- _Your objective_: Please copy the rows word for word, starting at the very first row and ending at the line that contains "It shows **3700** rpm", with both of those lines included.

=====

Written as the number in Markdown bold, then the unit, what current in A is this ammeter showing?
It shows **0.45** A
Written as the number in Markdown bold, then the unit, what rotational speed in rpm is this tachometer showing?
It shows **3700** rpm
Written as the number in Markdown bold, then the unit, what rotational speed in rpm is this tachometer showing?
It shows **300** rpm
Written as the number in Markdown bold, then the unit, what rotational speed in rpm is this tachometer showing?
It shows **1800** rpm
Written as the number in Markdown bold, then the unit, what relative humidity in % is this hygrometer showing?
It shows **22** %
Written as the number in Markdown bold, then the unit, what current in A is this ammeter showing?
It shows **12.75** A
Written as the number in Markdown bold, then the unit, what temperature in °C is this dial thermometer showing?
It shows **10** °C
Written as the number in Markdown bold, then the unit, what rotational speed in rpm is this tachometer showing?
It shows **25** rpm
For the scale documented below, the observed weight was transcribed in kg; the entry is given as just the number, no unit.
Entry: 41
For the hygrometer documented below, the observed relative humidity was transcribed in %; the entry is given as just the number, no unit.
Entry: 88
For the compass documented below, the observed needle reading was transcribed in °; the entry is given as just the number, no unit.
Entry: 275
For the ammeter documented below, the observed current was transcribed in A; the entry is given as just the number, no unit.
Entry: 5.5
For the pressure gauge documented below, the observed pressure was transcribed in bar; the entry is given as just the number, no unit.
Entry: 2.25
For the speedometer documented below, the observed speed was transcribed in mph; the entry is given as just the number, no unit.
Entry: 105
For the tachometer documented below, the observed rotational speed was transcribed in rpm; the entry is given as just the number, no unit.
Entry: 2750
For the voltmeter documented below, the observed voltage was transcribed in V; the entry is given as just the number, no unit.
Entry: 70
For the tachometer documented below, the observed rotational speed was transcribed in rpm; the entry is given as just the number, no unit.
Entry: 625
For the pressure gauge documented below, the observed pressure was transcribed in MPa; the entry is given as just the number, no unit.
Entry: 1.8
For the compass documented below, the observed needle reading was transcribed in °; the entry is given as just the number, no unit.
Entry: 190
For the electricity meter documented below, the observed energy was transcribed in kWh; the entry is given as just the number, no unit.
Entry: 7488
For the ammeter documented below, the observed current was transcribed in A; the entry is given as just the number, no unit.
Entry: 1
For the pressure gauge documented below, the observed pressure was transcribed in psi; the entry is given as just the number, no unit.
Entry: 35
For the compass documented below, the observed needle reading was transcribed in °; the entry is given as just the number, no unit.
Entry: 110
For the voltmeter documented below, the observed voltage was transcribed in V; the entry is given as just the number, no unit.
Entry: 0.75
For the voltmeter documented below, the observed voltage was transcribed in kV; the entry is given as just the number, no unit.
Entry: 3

=====

- _Solution_:
Written as the number in Markdown bold, then the unit, what current in A is this ammeter showing?
It shows **0.45** A
Written as the number in Markdown bold, then the unit, what rotational speed in rpm is this tachometer showing?
It shows **3700** rpm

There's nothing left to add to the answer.